_Items from a data source_
————
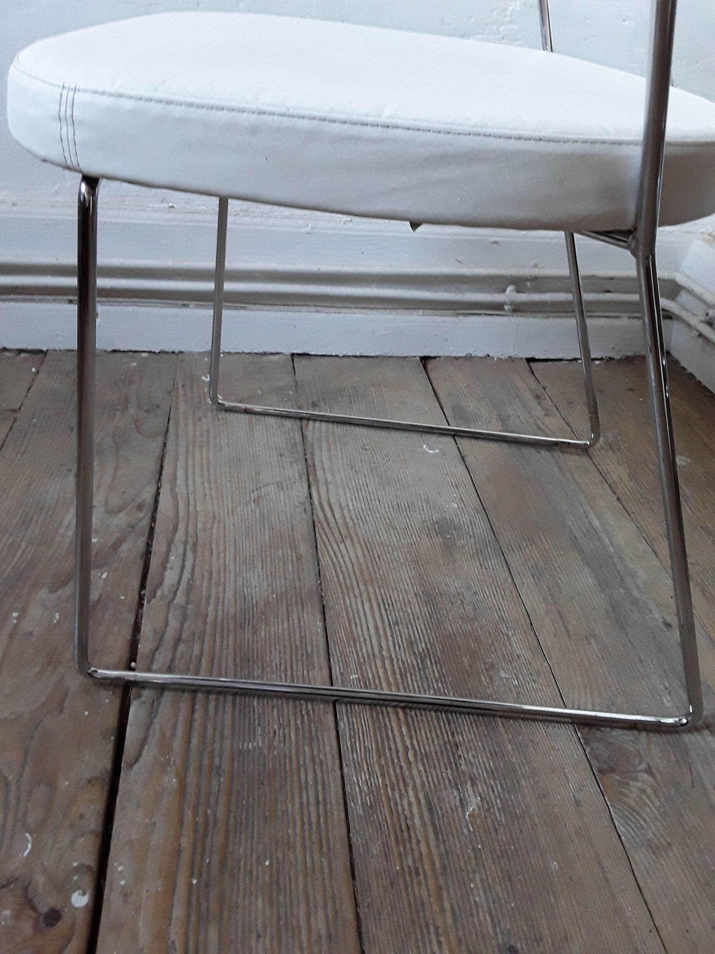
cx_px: 358
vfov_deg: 65.3
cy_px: 477
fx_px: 744
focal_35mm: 27
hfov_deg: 51.4
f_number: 1.9
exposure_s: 1/33
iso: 200
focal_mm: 2.91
————
_Directive_
Output every record above word for word, omitting any pictures they contain.

_Output_
cx_px: 358
vfov_deg: 65.3
cy_px: 477
fx_px: 744
focal_35mm: 27
hfov_deg: 51.4
f_number: 1.9
exposure_s: 1/33
iso: 200
focal_mm: 2.91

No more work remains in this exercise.